Relevant references:

  1. Zhao et al. (2023). A Survey of Large Language Models. https://arxiv.org/pdf/2303.18223.pdf.
  2. Easy to read, OSLLMs vs LLMs. https://medium.com/@hamsa.a.j/the-rise-of-open-source-llms-bdf566393107 and https://bdtechtalks.com/2023/05/29/open-source-llms-cerebras-gpt/
  3. You can find everything about OSLLMs projects at: https://huggingface.co/ . You will work a lot on this platform!

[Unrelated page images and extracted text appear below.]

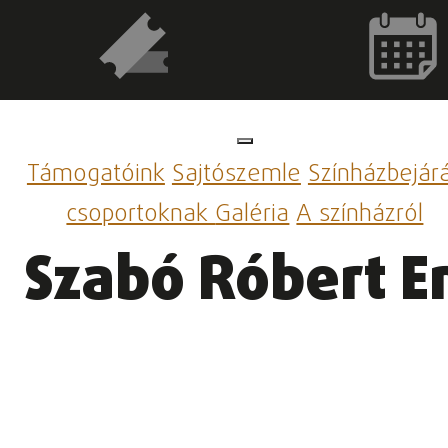
Támogatóink
Sajtószemle
Színházbejár
csoportoknak
Galéria
A színházról
Szabó Róbert E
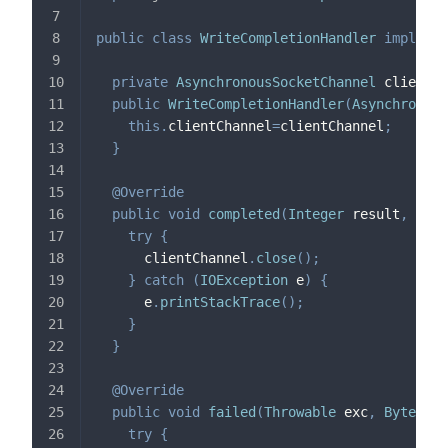
public
class
WriteCompletionHandler
implemen
private
AsynchronousSocketChannel
 clientCh
public
WriteCompletionHandler
(
Asynchronous
this
.
clientChannel
=
clientChannel
;
}
@Override
public
void
completed
(
Integer
 result
,
Byte
try
{
      clientChannel
.
close
(
)
;
}
catch
(
IOException
 e
)
{
      e
.
printStackTrace
(
)
;
}
}
@Override
public
void
failed
(
Throwable
 exc
,
ByteBuff
try
{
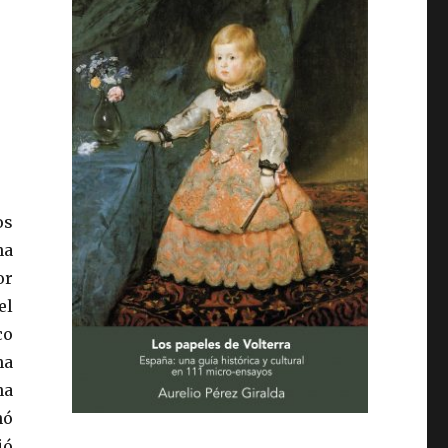
os
na
or
el
co
na
na
nó
ió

  4. Sulayman K. Sowe, Ioannis Stamelos, Lefteris Angelis, Understanding Knowledge Sharing Activities in Free/Open Source Software Projects: An Empirical Study, Journal of Systems and Software, Vol. 81 (3), 2008, Pages 431-446, https://doi.org/10.1016/j.jss.2007.03.086. Check the methodology outline in Fig. 2.
  5. Kaiyuan Gao, et al. (2023). Examining User-Friendly and Open-Sourced Large GPT Models: A Survey on Language, Multimodal, and Scientific GPT Models, eprint (2308.14149), https://arxiv.org/abs/2308.14149
  6. Hamsa Jama (2023). The Rise of Open Source LLMs: A Journey into the Future of AI. Available at: https://medium.com/@hamsa.a.j/the-rise-of-open-source-llms-bdf566393107, 18.09.2023
  7. Ben Dickson (May 29, 2023). Understanding the impact of open-source language models. Available at: https://bdtechtalks.com/2023/05/29/open-source-llms-cerebras-gpt/ , 18.09.2023.
  8. Forcepoint (2023). ChatGPT on Open vs. Closed Source Large Language Models for Internal AI Projects.

Prerequisites:
  1. Good programming skills in Python or a suitable scripting language.
  2. Experience in using and managing software repositories or Concurrent Versions Systems (CVS) such as GitHub, GitLab, BitBucket, SVN, etc.
  3. Ability to carry out statistical analysis using R or SPSS.
  4. Knowledge of the structure and nature of discussing threads in forums and mailing lists.
  5. Good reading and writing skills in German and English.
  6. Ability to quickly adapt to working in a large multicultural academic environment.